1860'larda Osmanlı ile İran arasında, 'İstanbul'a gelen İranlıların ibadetleri ve sair zamanlarda da toplanıp sohbet edebilecekleri bir yerin tahsis edilmesi ve o mescidin imamının da İran'dan gönderilmesi' konusunda bir anlaşma yapılmış. Bugün Kapalı Çarşı'nın yanındaki Bakırcılar Çarşısı içinde yer alan mescid ve müştemilâtı da öyle çıkmış ortaya.

Sözünü ettiğim Tebrizli Hoca'ya bir uğrayışımda, -inkılab hareketiyle arasının pek hoş olmadığını işittiğimden-, 'Hacı ağa, senin inkılabdaki payın niçedir?' diye takılınca şöyle demişti:

'İstanbul'da, İranîler Mescidi'nde pişnamaz (namaz kıldıran,imam) idim. 10.11.1958, Cuma sabahı, bir nice âdemler geldiler.. Mâlûm idi ki, dovletî idiler. Bir kısm Şah'ın istihbarat teşkilatı SAVAK memurlarıydılar, belli.. Diğerleri de Türkiye tarafındandı, zâhiren.

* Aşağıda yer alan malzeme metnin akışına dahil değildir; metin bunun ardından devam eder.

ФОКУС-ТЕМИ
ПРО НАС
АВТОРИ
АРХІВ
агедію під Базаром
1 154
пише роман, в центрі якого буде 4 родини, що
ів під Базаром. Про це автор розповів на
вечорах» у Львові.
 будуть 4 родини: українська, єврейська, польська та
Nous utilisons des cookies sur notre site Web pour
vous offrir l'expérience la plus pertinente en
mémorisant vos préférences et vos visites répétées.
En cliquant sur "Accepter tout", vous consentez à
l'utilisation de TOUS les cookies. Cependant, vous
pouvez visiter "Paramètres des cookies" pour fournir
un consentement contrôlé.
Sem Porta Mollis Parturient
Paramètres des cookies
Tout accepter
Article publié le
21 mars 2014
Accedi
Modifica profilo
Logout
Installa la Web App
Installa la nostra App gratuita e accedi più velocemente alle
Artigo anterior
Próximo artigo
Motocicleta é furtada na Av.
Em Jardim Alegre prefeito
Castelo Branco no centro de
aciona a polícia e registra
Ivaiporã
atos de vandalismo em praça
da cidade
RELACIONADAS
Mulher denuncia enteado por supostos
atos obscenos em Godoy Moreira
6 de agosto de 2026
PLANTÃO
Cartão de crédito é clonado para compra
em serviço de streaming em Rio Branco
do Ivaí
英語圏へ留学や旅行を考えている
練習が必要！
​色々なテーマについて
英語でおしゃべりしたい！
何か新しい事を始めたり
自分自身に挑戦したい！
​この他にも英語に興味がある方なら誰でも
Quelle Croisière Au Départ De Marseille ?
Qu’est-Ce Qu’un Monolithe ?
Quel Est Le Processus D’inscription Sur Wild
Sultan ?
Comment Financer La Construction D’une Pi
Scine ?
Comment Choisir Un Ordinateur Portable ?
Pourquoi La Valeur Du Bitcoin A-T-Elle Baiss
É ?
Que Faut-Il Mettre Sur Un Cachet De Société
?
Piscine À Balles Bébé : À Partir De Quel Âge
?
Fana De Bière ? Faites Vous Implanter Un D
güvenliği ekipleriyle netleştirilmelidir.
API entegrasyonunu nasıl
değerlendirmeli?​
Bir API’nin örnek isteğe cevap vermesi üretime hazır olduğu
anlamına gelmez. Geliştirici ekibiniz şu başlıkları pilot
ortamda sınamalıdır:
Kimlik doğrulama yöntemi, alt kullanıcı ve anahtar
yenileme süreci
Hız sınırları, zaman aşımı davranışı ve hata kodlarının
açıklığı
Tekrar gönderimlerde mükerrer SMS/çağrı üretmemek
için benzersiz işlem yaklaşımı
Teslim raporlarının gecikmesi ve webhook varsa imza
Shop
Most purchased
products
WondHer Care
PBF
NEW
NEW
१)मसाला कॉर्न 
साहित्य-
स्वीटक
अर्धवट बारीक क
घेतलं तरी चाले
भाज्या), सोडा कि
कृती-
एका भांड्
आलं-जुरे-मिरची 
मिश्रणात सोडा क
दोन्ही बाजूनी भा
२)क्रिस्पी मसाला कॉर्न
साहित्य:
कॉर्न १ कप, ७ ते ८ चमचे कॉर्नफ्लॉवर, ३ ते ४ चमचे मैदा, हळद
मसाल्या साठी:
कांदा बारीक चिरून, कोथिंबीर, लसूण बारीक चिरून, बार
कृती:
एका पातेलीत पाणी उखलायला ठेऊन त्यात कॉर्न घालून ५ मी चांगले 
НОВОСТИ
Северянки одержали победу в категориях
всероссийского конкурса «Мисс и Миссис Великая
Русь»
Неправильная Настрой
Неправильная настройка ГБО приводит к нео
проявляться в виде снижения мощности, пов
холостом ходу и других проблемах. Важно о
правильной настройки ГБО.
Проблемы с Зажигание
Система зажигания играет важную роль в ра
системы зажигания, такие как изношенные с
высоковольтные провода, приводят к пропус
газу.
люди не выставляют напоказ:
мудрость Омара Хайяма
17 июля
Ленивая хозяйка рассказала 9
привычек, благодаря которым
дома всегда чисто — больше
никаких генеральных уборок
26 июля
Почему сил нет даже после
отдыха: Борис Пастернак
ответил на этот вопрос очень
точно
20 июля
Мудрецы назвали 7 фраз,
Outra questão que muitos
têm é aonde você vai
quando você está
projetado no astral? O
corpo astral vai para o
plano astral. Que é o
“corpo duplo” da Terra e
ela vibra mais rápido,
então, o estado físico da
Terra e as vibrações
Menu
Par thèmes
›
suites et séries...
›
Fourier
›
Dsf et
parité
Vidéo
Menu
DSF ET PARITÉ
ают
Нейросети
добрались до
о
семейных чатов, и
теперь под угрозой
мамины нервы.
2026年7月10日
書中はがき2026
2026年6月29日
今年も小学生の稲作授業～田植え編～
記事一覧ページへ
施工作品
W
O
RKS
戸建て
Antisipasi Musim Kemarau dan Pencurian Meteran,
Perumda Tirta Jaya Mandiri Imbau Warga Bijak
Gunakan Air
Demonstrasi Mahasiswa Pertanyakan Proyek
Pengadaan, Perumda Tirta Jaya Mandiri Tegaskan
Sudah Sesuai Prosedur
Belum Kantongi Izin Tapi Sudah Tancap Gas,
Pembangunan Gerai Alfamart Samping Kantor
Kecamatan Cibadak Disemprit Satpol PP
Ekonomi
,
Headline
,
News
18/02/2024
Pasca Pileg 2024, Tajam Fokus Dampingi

Dediler, 'Bugün, hutbede filânın böyüklüğü bâresinde (konusunda) danışacaksın (konuşacaksın!)

Böyle bir taleple karşılaşacağımı hiiç beklemiyordum.

Biraz düşündüm.

-'Yapamam.' dedim.

'Yapamazsan, seni hemen yurt dışı ederiz.' deyip, hışımla, 'Niçin?' diye eklediler.

-Ondan söz edersem, Rızâ Khan'dan da söz etmeliyim.

-Et. Daha iyi ya. Rıza Khan-ı Kebir, Şahımızın babası.

- O zaman (1850-1901 arasında 51 yıl Şahlık yapan ve içkiciliğiyle meşhur) Nasreddin Şah'ı da medh'u senâ etmem lâzım.

- Tamam, işte ondan da bahset, ne mahzuru var?

-O zaman, geçmişteki nice Şah'lardan da bahsetmeliyim.

- İyi ya işte. Onları da medhû senâ ile anarsın.

-O zaman, Yezid'i de medh'u senâ ile anmam gerekir.

*

-'Ve o sözü söyler söylemez, beni hemen kollarımdan tutup bir taksiye attılar ve doğru Yeşilköy Havaalanı'na götürüp, ilk uçakla Tehran'a gönderdiler, İstanbul'daki aileme haber bile veremeden.'

Ben öyle, inkılab gibi böyük işler yapmadım. Sadece, Mahşer'de hesaba çekilip, 'Dünyada ne gibi hayırlı işler yaptığım' sorulduğunda; 'Ben de, Allah'ın diniyle mübareze / mücadele edenleri, Allah'ın mâbedinde hayırla anmamak için öz kudretim nisbetinde mukavimet eyledim.' derim.'

*

O Tebriz'li Hoca'yı da, gelip geçmiş bütün Müslümanlar gibi, rahmetle anıyorum. Çünkü o, dünya hayatından sonra bir de Âhiret hayatı olduğuna ve ruh'un da, Allah'ın dilediği müddetçe, ebedî olduğuna inanıyordu, bir Müslüman olarak.

O da, 'taife-i laïcus' ve cümle materyalistler gibi, ruha ve Âhiret hayatına inanmayıp; benim dinimin temellerine düşmanlık etseydi, yani Müslüman olmasaydı, ona da rahmet niyazında bulunmazdım.